→ **Exercise goal**
Quote verbatim every line of the data from the line containing "Write the **kern encoding of this score." through the last line of the data, including both of those lines.

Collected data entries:
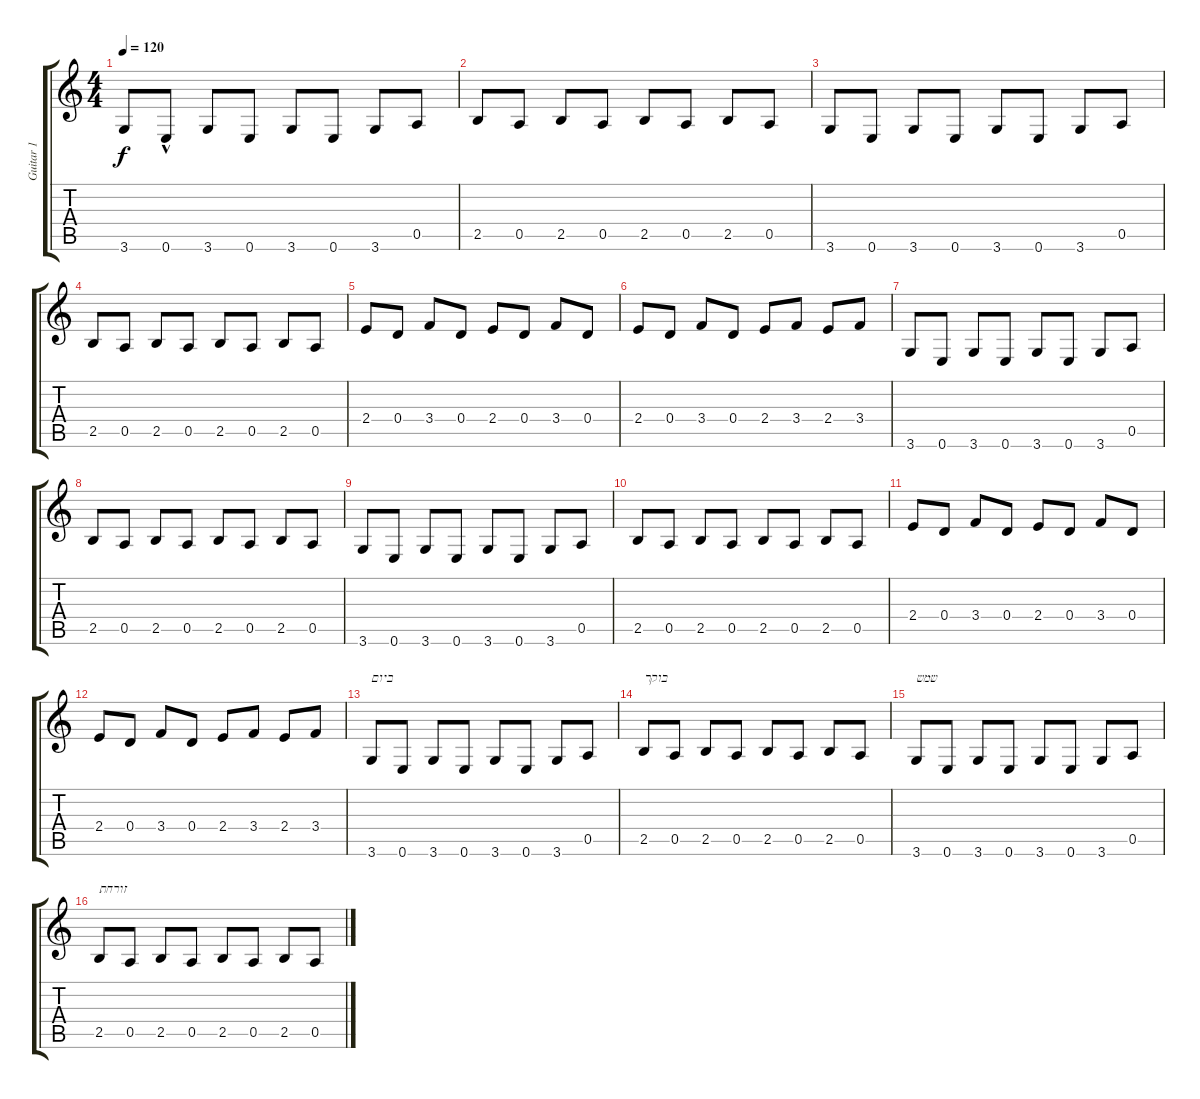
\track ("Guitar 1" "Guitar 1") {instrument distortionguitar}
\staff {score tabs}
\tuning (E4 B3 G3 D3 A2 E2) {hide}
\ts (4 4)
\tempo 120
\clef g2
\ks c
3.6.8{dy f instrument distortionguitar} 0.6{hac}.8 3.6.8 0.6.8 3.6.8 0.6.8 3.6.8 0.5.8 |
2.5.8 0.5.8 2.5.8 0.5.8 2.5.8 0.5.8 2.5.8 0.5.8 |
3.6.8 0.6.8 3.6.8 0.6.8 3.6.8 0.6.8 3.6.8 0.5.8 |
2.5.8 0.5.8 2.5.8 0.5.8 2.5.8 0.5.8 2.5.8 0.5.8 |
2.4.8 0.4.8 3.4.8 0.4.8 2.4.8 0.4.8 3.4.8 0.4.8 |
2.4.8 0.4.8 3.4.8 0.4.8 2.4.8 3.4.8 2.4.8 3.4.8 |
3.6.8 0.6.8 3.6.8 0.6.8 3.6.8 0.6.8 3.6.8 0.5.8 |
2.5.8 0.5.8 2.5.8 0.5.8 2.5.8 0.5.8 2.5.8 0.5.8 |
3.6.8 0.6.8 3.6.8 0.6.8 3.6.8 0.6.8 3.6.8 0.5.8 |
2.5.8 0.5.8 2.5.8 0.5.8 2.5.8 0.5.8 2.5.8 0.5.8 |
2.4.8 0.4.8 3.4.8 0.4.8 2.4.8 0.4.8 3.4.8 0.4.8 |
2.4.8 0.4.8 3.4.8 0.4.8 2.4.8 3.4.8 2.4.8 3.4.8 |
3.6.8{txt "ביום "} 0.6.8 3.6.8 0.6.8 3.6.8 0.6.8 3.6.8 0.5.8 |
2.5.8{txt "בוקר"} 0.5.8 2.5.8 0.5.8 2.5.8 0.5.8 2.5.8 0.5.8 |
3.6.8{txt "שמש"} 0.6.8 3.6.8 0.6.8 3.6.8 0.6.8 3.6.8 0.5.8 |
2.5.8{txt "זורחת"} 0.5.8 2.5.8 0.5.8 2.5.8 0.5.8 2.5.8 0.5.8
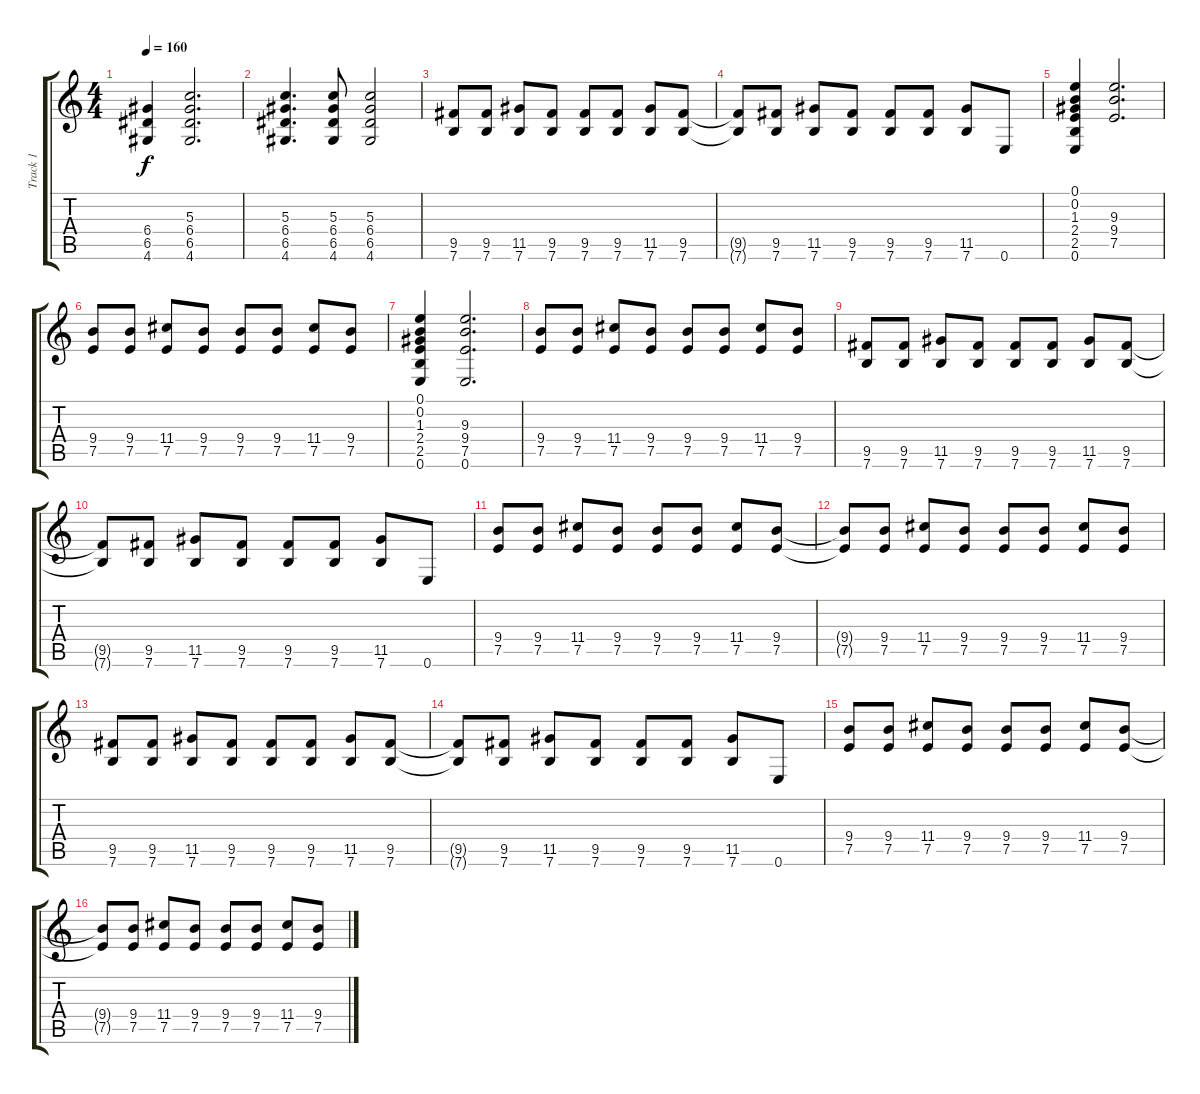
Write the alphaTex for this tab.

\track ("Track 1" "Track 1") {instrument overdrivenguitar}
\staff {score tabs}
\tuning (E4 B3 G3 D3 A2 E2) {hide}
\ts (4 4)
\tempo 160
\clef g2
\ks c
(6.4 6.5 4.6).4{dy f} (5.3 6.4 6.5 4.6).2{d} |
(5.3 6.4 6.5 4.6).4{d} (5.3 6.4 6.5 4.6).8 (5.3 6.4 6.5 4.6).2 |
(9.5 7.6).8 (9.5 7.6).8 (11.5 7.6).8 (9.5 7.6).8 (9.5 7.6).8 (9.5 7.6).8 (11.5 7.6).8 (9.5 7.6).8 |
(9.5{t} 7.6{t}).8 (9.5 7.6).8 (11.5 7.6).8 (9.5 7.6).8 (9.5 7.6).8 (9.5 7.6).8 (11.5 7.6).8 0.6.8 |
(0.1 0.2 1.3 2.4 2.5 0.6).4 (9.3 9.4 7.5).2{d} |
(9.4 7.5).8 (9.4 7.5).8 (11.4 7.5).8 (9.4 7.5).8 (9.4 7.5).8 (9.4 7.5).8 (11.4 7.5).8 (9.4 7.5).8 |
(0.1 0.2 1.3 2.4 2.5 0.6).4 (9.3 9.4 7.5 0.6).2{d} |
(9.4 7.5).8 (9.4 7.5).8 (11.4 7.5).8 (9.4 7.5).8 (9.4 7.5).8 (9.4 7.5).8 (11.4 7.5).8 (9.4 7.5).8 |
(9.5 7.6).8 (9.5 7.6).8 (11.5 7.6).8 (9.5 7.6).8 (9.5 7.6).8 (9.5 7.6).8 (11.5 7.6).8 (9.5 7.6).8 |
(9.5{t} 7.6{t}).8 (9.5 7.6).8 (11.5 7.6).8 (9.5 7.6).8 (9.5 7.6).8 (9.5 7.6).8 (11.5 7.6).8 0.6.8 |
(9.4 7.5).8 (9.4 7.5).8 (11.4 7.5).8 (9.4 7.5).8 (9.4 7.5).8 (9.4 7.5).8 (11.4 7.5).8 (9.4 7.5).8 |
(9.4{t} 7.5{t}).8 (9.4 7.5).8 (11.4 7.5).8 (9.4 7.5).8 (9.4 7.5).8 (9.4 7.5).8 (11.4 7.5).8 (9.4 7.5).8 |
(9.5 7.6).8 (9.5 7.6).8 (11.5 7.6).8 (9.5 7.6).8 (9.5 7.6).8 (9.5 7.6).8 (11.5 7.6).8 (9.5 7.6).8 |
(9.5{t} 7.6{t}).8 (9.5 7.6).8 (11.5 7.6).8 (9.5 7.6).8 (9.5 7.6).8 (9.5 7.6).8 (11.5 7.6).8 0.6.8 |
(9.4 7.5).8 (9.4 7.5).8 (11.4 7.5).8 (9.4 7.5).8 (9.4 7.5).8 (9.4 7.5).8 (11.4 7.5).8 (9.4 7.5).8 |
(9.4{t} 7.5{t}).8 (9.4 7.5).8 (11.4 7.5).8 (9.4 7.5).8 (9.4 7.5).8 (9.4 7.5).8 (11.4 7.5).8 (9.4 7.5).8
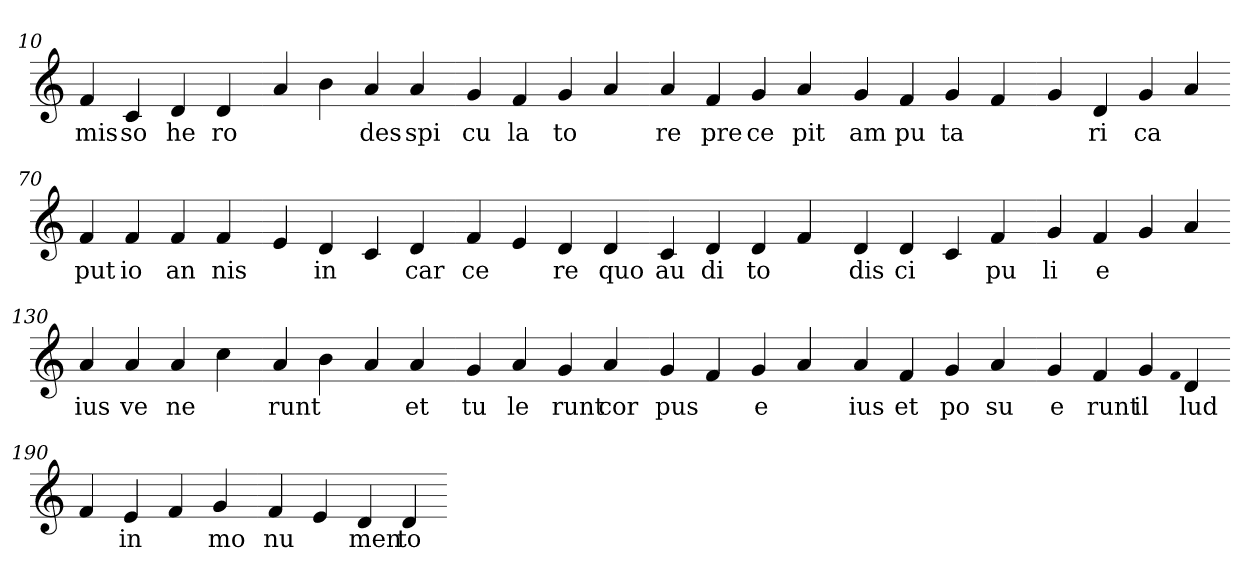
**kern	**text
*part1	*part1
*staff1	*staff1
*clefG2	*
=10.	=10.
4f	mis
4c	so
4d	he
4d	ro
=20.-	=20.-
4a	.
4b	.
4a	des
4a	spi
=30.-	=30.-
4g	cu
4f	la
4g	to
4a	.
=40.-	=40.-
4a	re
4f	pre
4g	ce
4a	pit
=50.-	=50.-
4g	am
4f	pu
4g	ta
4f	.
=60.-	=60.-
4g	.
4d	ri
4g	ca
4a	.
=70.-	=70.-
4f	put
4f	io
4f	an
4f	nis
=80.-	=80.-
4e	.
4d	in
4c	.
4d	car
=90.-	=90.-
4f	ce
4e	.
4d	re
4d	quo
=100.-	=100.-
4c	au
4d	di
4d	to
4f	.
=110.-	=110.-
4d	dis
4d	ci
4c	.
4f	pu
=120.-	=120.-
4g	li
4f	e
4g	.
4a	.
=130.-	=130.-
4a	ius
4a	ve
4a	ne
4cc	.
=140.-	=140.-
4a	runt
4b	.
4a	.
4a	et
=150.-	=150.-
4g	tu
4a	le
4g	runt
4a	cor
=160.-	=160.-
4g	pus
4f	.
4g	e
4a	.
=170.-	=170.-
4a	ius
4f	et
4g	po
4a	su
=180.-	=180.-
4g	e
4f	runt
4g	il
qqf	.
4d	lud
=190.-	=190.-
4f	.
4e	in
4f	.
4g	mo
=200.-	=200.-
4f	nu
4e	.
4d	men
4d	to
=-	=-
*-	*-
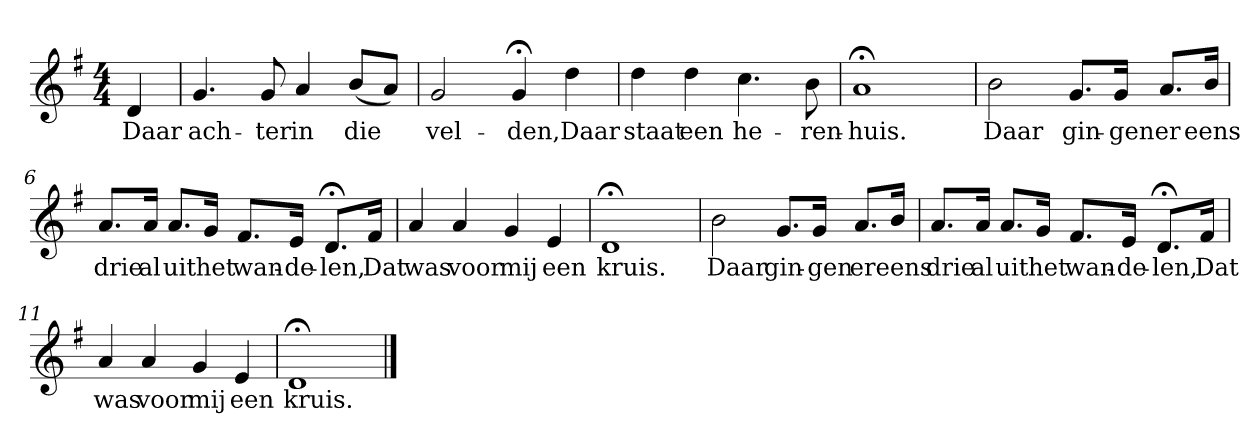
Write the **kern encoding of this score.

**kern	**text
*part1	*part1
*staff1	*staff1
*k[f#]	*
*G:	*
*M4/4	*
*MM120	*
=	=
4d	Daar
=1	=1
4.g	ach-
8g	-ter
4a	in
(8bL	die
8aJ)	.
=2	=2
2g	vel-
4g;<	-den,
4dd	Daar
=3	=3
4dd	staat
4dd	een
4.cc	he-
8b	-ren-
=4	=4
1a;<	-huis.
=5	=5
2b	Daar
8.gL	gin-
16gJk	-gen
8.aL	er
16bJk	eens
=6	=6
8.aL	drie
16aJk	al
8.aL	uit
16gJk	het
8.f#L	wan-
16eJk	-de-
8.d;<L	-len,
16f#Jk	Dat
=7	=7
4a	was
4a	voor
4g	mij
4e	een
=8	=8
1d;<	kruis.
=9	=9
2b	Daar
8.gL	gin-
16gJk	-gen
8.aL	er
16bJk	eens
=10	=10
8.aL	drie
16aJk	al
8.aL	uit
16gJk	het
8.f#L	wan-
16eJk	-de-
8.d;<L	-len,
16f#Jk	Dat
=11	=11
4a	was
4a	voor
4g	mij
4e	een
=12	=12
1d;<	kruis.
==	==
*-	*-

→ **Result of the exercise**
Write the **kern encoding of this score.

**kern	**text
*part1	*part1
*staff1	*staff1
*k[f#]	*
*G:	*
*M4/4	*
*MM120	*
=	=
4d	Daar
=1	=1
4.g	ach-
8g	-ter
4a	in
(8bL	die
8aJ)	.
=2	=2
2g	vel-
4g;<	-den,
4dd	Daar
=3	=3
4dd	staat
4dd	een
4.cc	he-
8b	-ren-
=4	=4
1a;<	-huis.
=5	=5
2b	Daar
8.gL	gin-
16gJk	-gen
8.aL	er
16bJk	eens
=6	=6
8.aL	drie
16aJk	al
8.aL	uit
16gJk	het
8.f#L	wan-
16eJk	-de-
8.d;<L	-len,
16f#Jk	Dat
=7	=7
4a	was
4a	voor
4g	mij
4e	een
=8	=8
1d;<	kruis.
=9	=9
2b	Daar
8.gL	gin-
16gJk	-gen
8.aL	er
16bJk	eens
=10	=10
8.aL	drie
16aJk	al
8.aL	uit
16gJk	het
8.f#L	wan-
16eJk	-de-
8.d;<L	-len,
16f#Jk	Dat
=11	=11
4a	was
4a	voor
4g	mij
4e	een
=12	=12
1d;<	kruis.
==	==
*-	*-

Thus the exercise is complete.